■ **Work request**
According to the OpenSSL update post, what critical security issue does today's update fix?
(Quoted passage begins)
OpenSSL 1.0.0l & 1.0.1g

New and highly important OpenSSL updates:

Today’s update fixes a critical security issue (a.k.a. The Heartbleed Bug) where remote memory might be disclosed to the connecting party. Security advisory: http://www.openssl.org/news/secadv_20140407.txt

Direct Links:
http://indy.fulgan.com/SSL/openssl-0.9.8y-i386-win32.zip
http://indy.fulgan.com/SSL/openssl-0.9.8y-x64_86-win64.zip
http://indy.fulgan.com/SSL/openssl-1.0.0l-i386-win32.zip
http://indy.fulgan.com/SSL/openssl-1.0.0l-x64_86-win64.zip
http://indy.fulgan.com/SSL/openssl-1.0.1g-i386-win32.zip
http://indy.fulgan.com/SSL/openssl-1.0.1g-x64_86-win64.zip

Recommended Versions highlighted.

The 0.9.8y branch is a little bit older and kept for compatibility reasons. Version 1.0.0l is still valid but from my experience it is safe and best to use the current 1.0.1g. For the records: I uploaded the updates 1.0.0l and 1.0.1f back in January to the Fulgan Mirror but had no time to blog about. So if you are curious always check the mirror, too.

One note: Please don’t write me email reminders about released OpenSSL updates. I am already on the OpenSSL mailing lists and know within seconds about. If I don’t publish updates within the usual short time frame I am simply unavailable (which might have several reasons as for any other human being).

Cheers,
(Quoted passage ends)
(Dataset extract begins)
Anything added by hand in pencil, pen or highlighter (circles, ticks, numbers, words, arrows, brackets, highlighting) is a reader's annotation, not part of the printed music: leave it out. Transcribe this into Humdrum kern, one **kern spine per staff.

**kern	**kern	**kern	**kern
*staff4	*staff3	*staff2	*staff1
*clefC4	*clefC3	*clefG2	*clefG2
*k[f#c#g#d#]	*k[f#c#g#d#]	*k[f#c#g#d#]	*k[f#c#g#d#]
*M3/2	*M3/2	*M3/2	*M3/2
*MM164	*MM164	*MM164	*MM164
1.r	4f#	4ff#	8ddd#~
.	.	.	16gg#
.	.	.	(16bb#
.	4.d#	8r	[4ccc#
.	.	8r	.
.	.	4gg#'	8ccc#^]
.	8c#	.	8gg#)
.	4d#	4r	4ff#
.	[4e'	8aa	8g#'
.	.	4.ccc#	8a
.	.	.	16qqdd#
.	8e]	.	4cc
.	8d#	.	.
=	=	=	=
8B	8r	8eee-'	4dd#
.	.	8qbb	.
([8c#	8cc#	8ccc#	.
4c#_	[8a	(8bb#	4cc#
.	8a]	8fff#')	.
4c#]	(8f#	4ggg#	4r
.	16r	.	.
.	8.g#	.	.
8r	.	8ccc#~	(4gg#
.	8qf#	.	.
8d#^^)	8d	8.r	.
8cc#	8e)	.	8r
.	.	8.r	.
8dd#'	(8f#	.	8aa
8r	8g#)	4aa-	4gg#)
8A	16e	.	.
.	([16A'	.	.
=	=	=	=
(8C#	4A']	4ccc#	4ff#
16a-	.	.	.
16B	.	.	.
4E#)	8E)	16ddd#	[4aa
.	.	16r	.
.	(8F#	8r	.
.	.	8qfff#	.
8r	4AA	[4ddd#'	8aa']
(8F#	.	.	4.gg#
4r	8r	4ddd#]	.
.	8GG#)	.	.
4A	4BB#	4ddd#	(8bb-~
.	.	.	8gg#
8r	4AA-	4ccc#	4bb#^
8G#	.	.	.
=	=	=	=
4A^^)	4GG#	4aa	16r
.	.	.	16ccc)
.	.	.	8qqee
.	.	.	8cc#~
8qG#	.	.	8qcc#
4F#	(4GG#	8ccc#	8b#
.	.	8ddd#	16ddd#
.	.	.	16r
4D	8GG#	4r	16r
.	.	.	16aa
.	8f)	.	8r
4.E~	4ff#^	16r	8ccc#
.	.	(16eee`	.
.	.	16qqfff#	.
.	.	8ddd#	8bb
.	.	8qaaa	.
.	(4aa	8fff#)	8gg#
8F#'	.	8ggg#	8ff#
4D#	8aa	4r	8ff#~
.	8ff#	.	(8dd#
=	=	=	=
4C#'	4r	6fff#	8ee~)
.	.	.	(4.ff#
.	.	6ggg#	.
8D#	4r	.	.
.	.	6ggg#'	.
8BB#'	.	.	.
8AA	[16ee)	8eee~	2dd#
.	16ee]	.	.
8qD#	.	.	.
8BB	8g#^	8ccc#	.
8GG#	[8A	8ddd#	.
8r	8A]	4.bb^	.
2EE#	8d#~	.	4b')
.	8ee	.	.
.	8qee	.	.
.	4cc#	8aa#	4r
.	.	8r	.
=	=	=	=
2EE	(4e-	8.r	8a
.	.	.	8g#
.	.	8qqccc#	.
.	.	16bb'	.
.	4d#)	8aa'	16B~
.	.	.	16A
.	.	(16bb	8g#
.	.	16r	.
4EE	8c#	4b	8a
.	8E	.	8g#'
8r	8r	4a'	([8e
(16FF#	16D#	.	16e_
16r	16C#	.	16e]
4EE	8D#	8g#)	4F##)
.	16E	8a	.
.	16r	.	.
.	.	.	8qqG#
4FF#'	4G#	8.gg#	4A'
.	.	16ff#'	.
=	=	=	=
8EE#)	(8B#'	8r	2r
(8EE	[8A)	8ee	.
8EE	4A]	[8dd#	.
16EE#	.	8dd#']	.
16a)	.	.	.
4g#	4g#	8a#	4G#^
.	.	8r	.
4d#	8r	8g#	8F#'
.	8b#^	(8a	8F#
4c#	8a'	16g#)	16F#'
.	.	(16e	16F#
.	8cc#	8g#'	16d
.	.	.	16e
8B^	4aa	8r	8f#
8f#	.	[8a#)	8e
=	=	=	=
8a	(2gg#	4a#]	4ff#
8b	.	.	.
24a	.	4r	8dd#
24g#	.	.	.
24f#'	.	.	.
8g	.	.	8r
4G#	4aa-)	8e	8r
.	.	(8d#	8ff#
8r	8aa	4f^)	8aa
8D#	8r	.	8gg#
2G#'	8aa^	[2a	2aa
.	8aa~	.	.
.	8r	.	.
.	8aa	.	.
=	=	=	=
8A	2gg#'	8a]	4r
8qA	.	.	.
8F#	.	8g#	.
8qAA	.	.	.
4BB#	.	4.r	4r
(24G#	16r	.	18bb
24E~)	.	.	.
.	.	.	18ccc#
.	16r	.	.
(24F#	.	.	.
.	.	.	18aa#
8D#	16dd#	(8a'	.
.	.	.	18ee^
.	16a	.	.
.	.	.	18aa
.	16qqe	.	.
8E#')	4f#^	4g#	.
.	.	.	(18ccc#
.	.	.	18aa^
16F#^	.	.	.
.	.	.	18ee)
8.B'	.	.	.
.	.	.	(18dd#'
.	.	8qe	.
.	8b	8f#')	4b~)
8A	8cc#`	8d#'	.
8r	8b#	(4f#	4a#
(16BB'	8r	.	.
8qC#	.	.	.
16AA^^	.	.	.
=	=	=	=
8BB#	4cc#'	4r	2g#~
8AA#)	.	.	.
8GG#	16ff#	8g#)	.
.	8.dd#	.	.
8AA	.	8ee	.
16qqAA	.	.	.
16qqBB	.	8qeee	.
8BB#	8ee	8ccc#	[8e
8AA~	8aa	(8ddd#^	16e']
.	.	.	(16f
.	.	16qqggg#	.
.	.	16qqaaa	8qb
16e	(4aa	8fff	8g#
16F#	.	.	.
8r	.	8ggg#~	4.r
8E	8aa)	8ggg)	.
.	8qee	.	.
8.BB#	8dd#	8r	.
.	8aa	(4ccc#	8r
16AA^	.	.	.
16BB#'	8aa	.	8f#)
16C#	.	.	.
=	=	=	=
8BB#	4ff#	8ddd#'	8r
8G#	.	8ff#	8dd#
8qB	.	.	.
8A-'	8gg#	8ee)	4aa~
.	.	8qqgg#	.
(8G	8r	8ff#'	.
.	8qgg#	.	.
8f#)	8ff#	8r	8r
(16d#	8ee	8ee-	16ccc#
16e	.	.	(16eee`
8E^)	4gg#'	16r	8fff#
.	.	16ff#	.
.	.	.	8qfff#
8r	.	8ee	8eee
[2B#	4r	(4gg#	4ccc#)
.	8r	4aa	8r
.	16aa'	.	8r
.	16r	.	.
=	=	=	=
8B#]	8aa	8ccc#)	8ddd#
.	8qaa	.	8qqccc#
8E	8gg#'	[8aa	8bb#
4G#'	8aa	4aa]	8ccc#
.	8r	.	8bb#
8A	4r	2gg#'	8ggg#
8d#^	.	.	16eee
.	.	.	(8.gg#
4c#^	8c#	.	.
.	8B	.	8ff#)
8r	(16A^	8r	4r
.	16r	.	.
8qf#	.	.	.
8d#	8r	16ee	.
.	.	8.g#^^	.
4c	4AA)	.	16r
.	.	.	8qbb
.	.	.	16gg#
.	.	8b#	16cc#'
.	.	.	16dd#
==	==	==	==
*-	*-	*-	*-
(Dataset extract ends)
■ **Written answer**
The Heartbleed Bug, in which remote memory might be disclosed to the connecting party.